[Opening Task material section]

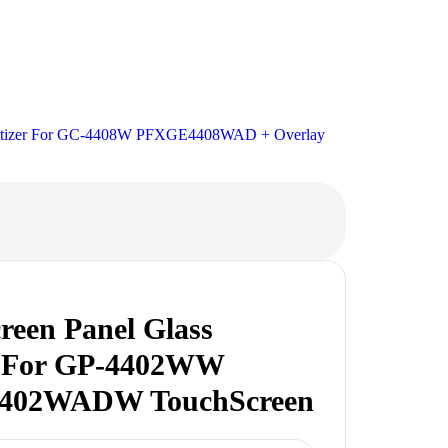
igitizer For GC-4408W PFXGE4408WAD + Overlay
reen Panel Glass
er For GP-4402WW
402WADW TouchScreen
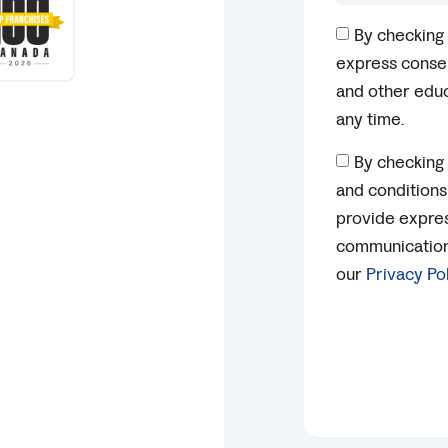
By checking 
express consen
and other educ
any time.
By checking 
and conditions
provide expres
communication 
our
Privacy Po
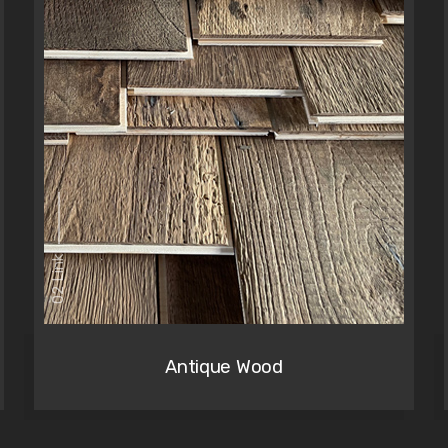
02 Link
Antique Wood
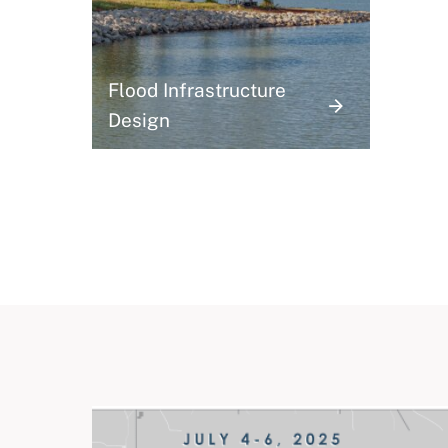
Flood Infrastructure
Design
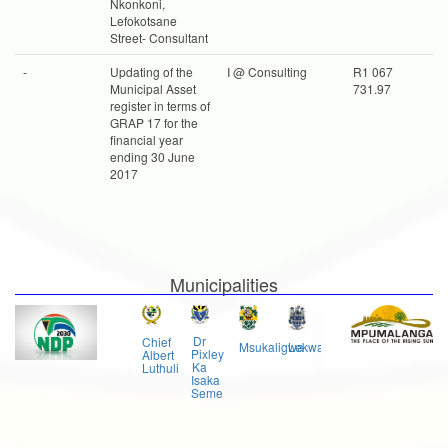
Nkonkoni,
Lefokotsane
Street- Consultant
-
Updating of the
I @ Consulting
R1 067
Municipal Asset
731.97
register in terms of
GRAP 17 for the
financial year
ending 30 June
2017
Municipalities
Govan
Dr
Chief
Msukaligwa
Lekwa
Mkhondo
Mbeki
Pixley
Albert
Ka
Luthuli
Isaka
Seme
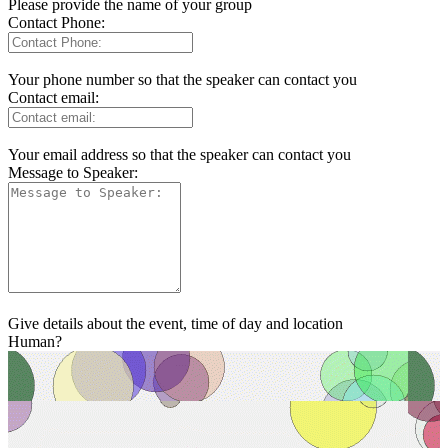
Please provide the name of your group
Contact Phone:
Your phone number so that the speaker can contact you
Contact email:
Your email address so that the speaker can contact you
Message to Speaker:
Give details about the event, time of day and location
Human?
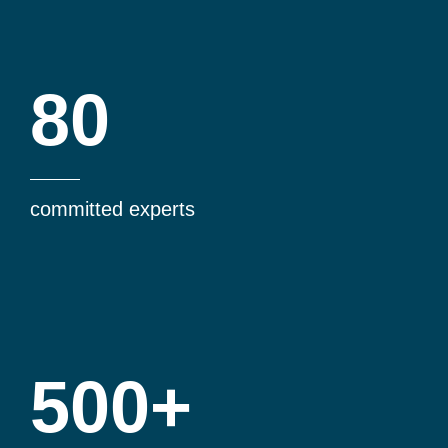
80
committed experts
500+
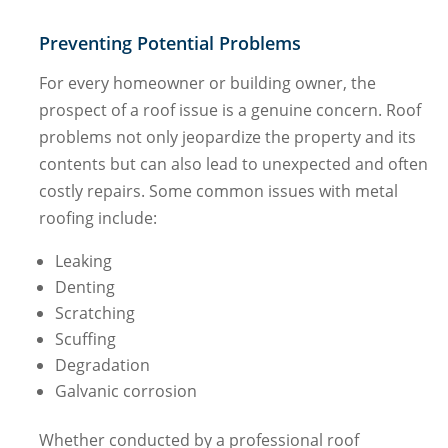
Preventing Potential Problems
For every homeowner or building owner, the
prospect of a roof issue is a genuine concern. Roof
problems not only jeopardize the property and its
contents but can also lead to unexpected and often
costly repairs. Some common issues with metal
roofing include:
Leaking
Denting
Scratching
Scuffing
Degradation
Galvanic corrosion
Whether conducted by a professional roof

[Closing Task material section]
[Opening Task material section]

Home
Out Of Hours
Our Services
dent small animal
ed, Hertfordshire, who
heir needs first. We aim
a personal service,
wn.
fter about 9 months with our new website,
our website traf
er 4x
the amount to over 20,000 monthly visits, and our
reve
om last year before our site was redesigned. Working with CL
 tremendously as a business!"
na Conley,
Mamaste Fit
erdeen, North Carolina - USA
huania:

[Closing Task material section]

→ **Problem to work on**
Please rewrite the part of the entries that opens with the line containing "Preventing Potential Problems" and closes with the line containing "Whether conducted by a professional roof", putting "real" in place of "genuine" and keeping everything else the same.

→ **Written response**
Preventing Potential Problems
For every homeowner or building owner, the
prospect of a roof issue is a real concern. Roof
problems not only jeopardize the property and its
contents but can also lead to unexpected and often
costly repairs. Some common issues with metal
roofing include:
Leaking
Denting
Scratching
Scuffing
Degradation
Galvanic corrosion
Whether conducted by a professional roof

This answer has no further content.